22 and on the track of maturity. Single. Trying to mingle. Employed and kicking. Crazy/beautiful. Word vomit. Brain drain. My life in pictures and little words. Procrastination to the highest level. Hello, mood swings. Damn PMS. Bumming 'til I get bummed. Politics is a whore.

See you.

 

Every time I walk home from the office (which is every day), I always have lots of thoughts in mind.  Sometimes, I wish my brain was attached to some sort of computer that would literally write everything I’ve been thinking off.  Usually, I’d think about what to write but when I sit in front of my aging laptop, all those thoughts seem to be left in the streets along with my footsteps (and yes, I’m trying to be creative).  I often wonder why but that is one question I really can’t find an answer to.

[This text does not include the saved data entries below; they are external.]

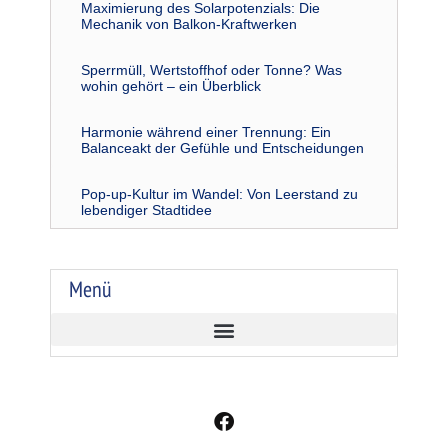
Maximierung des Solarpotenzials: Die
Mechanik von Balkon-Kraftwerken
Sperrmüll, Wertstoffhof oder Tonne? Was
wohin gehört – ein Überblick
Harmonie während einer Trennung: Ein
Balanceakt der Gefühle und Entscheidungen
Pop-up-Kultur im Wandel: Von Leerstand zu
lebendiger Stadtidee
Menü
F
a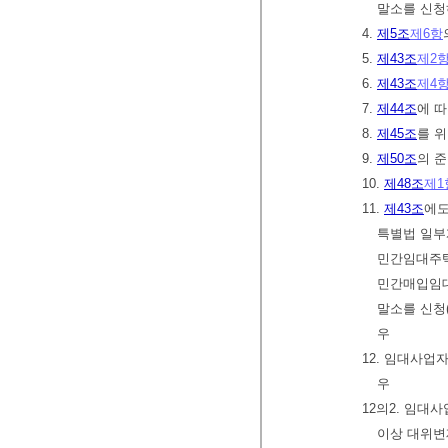
말소를 신청
4.
제5조
제6항
5.
제43조
제2
6.
제43조
제4
7.
제44조
에 
8.
제45조
를 
9.
제50조
의 
10.
제48조
제1
11.
제43조
에도
특별법 일부
민간임대주택
민간매입임
말소를 신청
우
12. 임대사
우
12의2. 임대
이상 대위변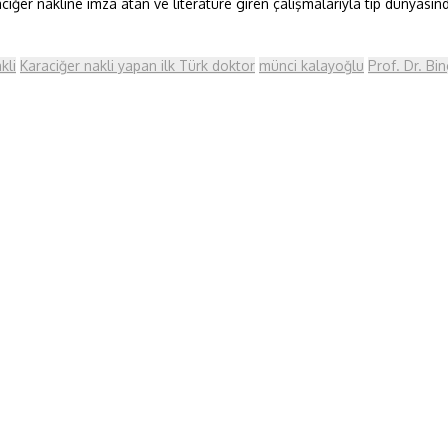
iğer nakline imza atan ve literatüre giren çalışmalarıyla tıp dünyasında
kli
Karaciğer nakli yapan ilk Türk doktor
münci kalayoğlu
Prof. Dr. B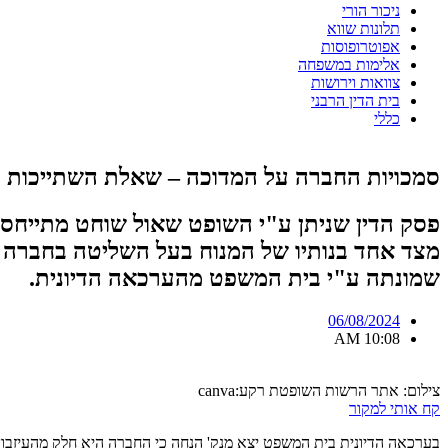
ניכור הורי
תלונות שווא
אפוטרופוסות
אלימות במשפחה
צוואות וירושות
בית הדין הרבני
כללי
סמכויות החברה על המדוכה – שאלת השתייכות ה
פסק הדין שניתן ע"י השופט שאול שוחט מתייחס 
מצד אחד בנותיו של המנוח בעל השליטה בחברה ש
שמונתה ע"י בית המשפט מהערכאה הדיונית.
06/08/2024
10:08 AM
צילום: אתר הרשות השופטת רקע:canva
קח אותי למקור
בערכאה הדיונית בית המשפט יצא מנק' הנחה כי החברה היא חלק מהעיזבון 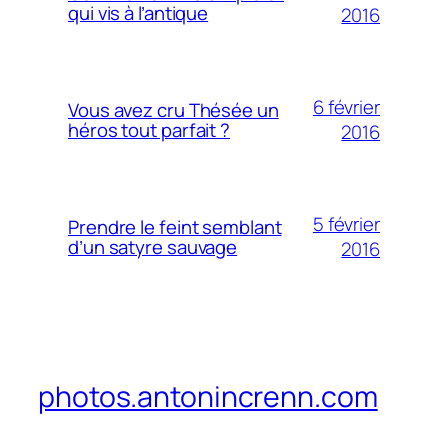
qui vis à l’antique
2016
6 février
Vous avez cru Thésée un
héros tout parfait ?
2016
5 février
Prendre le feint semblant
d’un satyre sauvage
2016
photos.antonincrenn.com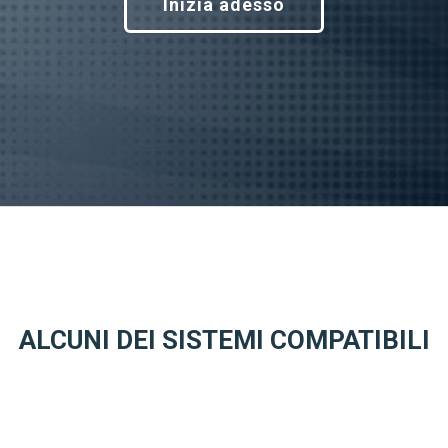
Inizia adesso
ALCUNI DEI SISTEMI COMPATIBILI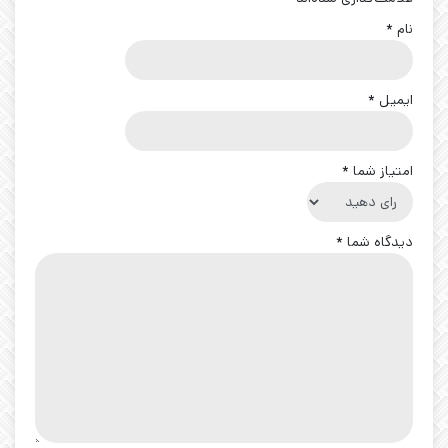
نام
*
ایمیل
*
امتیاز شما
*
دیدگاه شما
*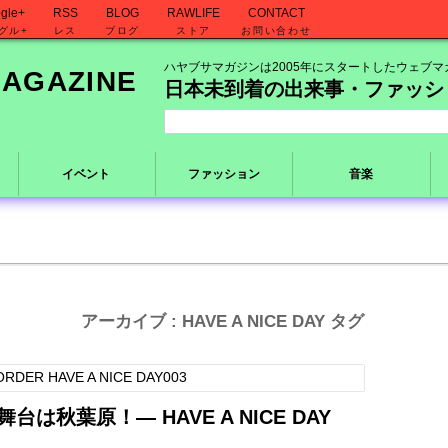
gle+
RSS
BLOG
RAWLIFE
CONTACT
グル+
レス
ブログ
ストア
お問い合わせ
ハヤブサマガジンは2005年にスタートしたウェブマ
日本未到着の出来事・ファッシ
イベント
ファッション
音楽
アーカイブ : HAVE A NICE DAY タグ
台は秋葉原！― HAVE A NICE DAY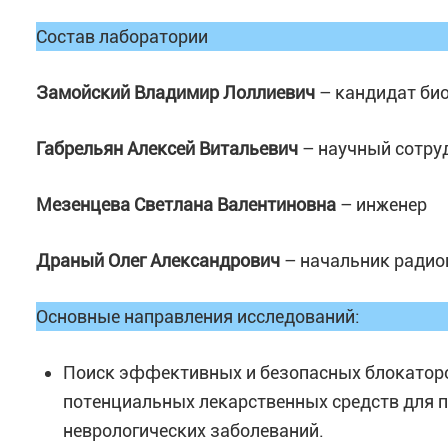
Состав лаборатории
Замойский Владимир Лоллиевич
– кандидат био
Габрельян Алексей Витальевич
– научный сотру
Мезенцева Светлана Валентиновна
– инженер
Драный Олег Александрович
– начальник радио
Основные направления исследований:
Поиск эффективных и безопасных блокаторо
потенциальных лекарственных средств для 
неврологических заболеваний.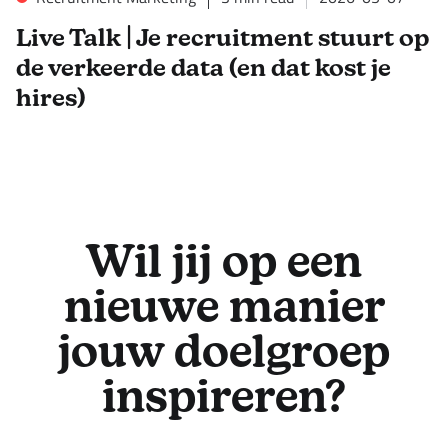
Live Talk | Je recruitment stuurt op
de verkeerde data (en dat kost je
hires)
Wil jij op een
nieuwe manier
jouw doelgroep
inspireren?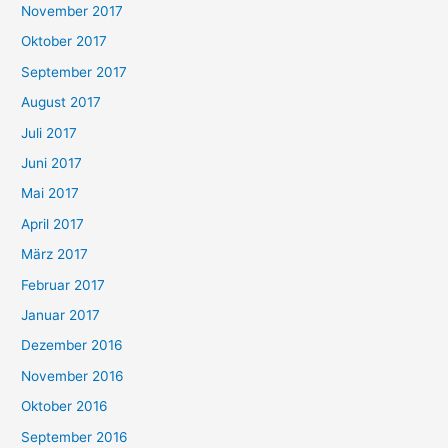
November 2017
Oktober 2017
September 2017
August 2017
Juli 2017
Juni 2017
Mai 2017
April 2017
März 2017
Februar 2017
Januar 2017
Dezember 2016
November 2016
Oktober 2016
September 2016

I’ve always wanted a lot for myself.  I’ve always dreamed big.  I’ve always pictured myself to be a big shot whatever in my chose field of whatever.  See, I am that lost.  I’ve always been jealous of the people who knew what they wanted to be from the very start.  At times, I’d fool myself into thinking that those are boring people – those who planned everything ahead and are sure of what they want to become.  But come to think of it, some of them were lucky to actually finish what they started, some are luckier because along the way, they found out what the true desire of their hearts are.  I am jealous of that.

I remember one conversation with a friend back when I was wasting my time doing nothing but bumming and drinking and hanging out.  And I’m not regretting any of those; it was the time of my life that I was so carefree without worrying about anything.  It was the total freedom of life.  Anyway, back to the story, a friend told me that he sees me as a lost soul (and by lost, I think he meant “directionless”).  Back then, I was wary of decisions regarding work and what I really want to achieve in life.  He told me to find my passion because that’s one thing anyone can’t take away.  And I think he was right.

Right now, I still am not sure of what I want to become.  Of whom I want myself to be in the next, I don’t know… 10, 20, 30 years maybe.  And I tell you, if you ask how I see my future, I’d honestly tell you that I HAVE NO IDEA.  I think I’m stuck in what I’ve always perceived myself to be.  And I don’t even know what I want to be for crying out loud.

So now, I’m sure what my mission in my right-now life is, I must find my passion. Maybe I’ve been reading Bedroom Blog too much.  Maybe I can really just relate to Veronica (yes, coincidentally the pseudonym of the writer is Veronica) in terms of what she feels towards life.  Or maybe I’m just jealous, yet again, of how she is in a position where she mixes complication and fun in her life.  I think I need that.  And I’m serious about that.